Allons à l’essentiel:
Behring Breivik a commis un massacre politique précisément orienté. Il ne s’agit ni d’un attentat-suicide, ni d’un acte « aveugle ».
Il a abattu individuellement des jeunes participants à un rassemblement de jeunes de la gauche travailliste après s’en être pris au siège du gouvernement.
Il a dit lui-même qu'il avait voulu s'en prendre au Parti travailliste, au pouvoir en Norvège, parce que, selon lui, ce parti a trahi le pays.
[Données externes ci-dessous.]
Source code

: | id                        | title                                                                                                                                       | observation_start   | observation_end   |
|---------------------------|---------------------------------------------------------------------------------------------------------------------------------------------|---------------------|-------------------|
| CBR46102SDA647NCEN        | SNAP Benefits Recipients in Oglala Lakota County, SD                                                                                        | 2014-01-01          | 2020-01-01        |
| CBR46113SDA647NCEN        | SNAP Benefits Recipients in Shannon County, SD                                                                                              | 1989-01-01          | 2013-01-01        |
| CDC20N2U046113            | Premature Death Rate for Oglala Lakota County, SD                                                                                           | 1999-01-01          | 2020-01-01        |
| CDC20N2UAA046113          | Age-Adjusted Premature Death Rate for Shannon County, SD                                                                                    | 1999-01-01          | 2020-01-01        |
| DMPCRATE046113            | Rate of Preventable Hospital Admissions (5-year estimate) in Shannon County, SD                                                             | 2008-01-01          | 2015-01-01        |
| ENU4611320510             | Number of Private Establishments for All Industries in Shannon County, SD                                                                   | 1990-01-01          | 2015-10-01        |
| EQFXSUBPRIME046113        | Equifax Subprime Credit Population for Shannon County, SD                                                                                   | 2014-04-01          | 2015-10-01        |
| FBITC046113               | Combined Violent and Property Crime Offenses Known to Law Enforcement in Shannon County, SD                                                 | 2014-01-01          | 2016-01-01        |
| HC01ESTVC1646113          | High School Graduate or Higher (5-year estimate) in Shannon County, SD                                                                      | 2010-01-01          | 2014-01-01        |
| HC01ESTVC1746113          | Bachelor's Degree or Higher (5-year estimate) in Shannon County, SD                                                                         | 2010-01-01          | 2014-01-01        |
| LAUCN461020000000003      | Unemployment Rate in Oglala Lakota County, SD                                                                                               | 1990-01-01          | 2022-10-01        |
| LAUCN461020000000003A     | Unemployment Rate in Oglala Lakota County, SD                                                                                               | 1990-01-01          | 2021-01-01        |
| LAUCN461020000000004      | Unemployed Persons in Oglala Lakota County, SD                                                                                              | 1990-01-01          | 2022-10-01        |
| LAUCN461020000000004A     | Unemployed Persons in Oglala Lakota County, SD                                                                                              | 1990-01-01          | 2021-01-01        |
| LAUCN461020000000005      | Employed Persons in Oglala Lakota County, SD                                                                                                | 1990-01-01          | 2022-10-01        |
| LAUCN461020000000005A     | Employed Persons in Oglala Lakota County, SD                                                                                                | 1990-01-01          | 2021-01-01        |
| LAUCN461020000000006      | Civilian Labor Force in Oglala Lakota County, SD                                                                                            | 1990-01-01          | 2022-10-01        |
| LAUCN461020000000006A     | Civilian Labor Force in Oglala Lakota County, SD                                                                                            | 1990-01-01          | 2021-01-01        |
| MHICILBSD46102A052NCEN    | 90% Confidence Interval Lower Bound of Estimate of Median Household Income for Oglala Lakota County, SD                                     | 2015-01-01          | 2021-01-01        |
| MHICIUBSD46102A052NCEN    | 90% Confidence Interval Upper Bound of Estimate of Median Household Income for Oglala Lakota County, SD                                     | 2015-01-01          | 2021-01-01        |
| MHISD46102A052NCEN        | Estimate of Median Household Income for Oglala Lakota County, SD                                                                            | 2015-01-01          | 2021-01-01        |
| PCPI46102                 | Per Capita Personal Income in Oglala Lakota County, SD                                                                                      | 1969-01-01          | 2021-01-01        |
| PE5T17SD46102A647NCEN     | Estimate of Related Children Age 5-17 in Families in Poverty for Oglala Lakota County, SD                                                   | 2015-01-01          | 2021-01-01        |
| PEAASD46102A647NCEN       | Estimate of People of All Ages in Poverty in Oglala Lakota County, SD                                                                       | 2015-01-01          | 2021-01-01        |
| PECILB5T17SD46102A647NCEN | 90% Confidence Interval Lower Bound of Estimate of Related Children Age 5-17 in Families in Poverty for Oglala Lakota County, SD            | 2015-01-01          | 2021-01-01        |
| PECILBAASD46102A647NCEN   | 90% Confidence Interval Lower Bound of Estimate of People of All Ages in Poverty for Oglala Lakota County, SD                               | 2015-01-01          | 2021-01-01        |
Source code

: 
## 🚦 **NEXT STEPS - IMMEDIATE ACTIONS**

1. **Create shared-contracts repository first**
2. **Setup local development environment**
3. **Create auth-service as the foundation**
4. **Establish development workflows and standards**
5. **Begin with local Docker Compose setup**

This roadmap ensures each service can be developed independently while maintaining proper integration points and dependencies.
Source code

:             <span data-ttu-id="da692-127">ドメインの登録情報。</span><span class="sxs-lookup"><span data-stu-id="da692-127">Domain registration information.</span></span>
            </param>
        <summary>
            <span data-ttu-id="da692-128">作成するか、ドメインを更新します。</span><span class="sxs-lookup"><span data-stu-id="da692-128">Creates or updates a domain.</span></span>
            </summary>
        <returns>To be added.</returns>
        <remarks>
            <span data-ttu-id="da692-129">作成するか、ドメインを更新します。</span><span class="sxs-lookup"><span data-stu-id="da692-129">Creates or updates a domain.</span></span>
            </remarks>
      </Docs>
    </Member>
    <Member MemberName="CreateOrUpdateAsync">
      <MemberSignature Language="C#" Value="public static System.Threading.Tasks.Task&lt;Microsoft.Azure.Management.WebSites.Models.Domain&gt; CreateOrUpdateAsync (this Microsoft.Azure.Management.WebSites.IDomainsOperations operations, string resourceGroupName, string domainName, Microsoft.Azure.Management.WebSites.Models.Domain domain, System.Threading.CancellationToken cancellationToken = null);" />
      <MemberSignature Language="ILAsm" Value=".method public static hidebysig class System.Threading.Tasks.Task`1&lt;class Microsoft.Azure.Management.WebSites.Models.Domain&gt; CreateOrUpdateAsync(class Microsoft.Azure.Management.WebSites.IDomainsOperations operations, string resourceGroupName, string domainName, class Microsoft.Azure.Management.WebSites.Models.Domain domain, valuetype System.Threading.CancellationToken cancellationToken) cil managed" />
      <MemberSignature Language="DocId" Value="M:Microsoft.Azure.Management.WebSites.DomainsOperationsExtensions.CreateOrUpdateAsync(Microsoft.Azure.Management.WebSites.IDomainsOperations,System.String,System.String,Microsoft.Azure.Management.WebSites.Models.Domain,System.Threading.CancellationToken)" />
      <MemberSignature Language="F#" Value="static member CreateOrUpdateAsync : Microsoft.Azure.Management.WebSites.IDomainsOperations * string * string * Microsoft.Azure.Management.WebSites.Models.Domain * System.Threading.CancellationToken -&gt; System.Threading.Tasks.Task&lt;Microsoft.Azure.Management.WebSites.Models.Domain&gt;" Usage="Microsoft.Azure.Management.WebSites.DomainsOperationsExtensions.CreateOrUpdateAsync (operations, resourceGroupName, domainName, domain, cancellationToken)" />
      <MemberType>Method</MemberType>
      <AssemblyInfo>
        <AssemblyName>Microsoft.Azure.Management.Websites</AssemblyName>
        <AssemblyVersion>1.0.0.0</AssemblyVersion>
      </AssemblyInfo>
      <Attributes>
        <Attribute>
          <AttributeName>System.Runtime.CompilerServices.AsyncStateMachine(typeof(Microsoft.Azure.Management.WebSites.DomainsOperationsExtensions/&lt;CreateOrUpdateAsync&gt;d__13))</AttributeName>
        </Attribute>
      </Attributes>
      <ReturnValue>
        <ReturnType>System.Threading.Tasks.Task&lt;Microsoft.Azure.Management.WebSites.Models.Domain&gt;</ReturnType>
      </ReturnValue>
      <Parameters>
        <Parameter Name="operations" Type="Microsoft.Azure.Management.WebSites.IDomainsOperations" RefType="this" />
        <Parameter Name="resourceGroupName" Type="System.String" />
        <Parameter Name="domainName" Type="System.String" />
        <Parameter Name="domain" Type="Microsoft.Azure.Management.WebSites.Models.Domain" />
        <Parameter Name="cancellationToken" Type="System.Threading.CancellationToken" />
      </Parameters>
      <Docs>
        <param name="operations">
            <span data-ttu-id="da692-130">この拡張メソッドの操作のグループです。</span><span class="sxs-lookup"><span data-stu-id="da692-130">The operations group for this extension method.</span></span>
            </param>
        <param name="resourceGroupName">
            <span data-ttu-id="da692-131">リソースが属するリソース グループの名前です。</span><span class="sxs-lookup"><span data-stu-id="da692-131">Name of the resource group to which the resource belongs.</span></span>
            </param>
Breivik a voulu « porter un coup d'arrêt au recrutement de nouveaux membres au sein de ce parti », selon lui, « favorise la venue massive de musulmans en Norvège ».
Nous avons déjà entendu cette argumentation à de nombreuses reprises de la part de ces partis qui sont présents dans beaucoup de pays d’Europe de l’Ouest
C’est le cas notamment en France, en Italie, en Autriche, aux Pays-Bas, au Danemark, en Belgique, en Suisse…
Ces partis, plus ou moins relookés, concentrent leur agitation sur la défense de l’identité nationale et la dénonciation des musulmans et des immigrés.
Ils ont connu une victoire importante lors du référendum suisse sur les minarets ( Suisse : nouvelle victoire de l’extrême-droite)
Dans plusieurs pays, la droite traditionnelle cherche la voie d’une alliance avec ces partis parfois nommés "populistes".
Les partis d’extrême-droite « populistes » et islamophobes européens, ainsi que leurs alliés dans les partis de la droite traditionnelle tentent déjà de faire passer Brievik pour un dément isolé. Ils tenteront de faire valoir que ce n'est pas ce qu'ils voulaient dire lorsqu'ils parlent de « guerre totale » contre l’immigration et les musulmans.
(voir Europe : une marée brune ?)
Breivik a pourtant largement participé aux activités du parti norvégien de la droite radicale, nommé étrangement Parti du Progrès, ouvertement xénophobe dans un pays qui n’est pas confronté à une crise sociale.
Malgré l’image bucolique qui s’attache à elle, la Norvège a connu dans son histoire une convulsion violente qui a laissé des traces profondes : lors de 2e guerre mondiale, un gouvernement pronazi a été mis en place sous la direction de Quisling, dont le nom est d’ailleurs devenu le symbole de la collaboration avec un occupant.
Mais au-delà des particularités norvégiennes et scandinaves, c’est toute l’Europe qui est percutée par l’onde de choc de ces crimes.
Ils interpellent directement les partis de droite qui ont choisi la xénophobie comme instrument de conquête ou de maintien au pouvoir.
L'extrémisme politique de droite, nourri de nationalisme et de xénophobie, a cessé d'être un tabou puisque des dirigeants de la droite aussi déterminants que Sarkozy, Angela Merkel et Cameron défendent tous trois l'idée que ce qu'ils nomment péjorativement le « multiculturalisme » est un échec dans leur pays et qu’il faut « serrer la vis » contre les étrangers. (voir Europe : vague de racisme, les gouvernements responsables)
Quand un ministre de l’intérieur français martèle qu’on « ne se sent plus chez soi » n’encourage-t-il pas ainsi une atmosphère de violence ?
Entre autres crimes de la haine dans notre pays, rappelons que le 1er mai 1995 Brahim Bouaram, jeune marocain de 29 ans, a été assassiné par des militants d'extrême droite participant à un cortège du Front National qui l'ont jeté à la Seine.
D’ailleurs un dirigeant national du Front National, Laurent Ozon, membre de son bureau politique et proche de Marine Le Pen, a posté plusieurs messages dans lesquels il « explique » ainsi le crime de Breivik :
"Expliquer le drame d'Oslo: explosion de l'immigration: X6 (multipliée par 6, NDLR) entre 1970 et 2009".
(voir Qui veut se faire piéger par Marine Le Pen ?
Sarkozy-Le Pen: l’apocalypse ? )
Le drame d’Oslo doit constituer le point de départ d’une grande et profonde contre-offensive contre la xénophobie et l’extrême-droite.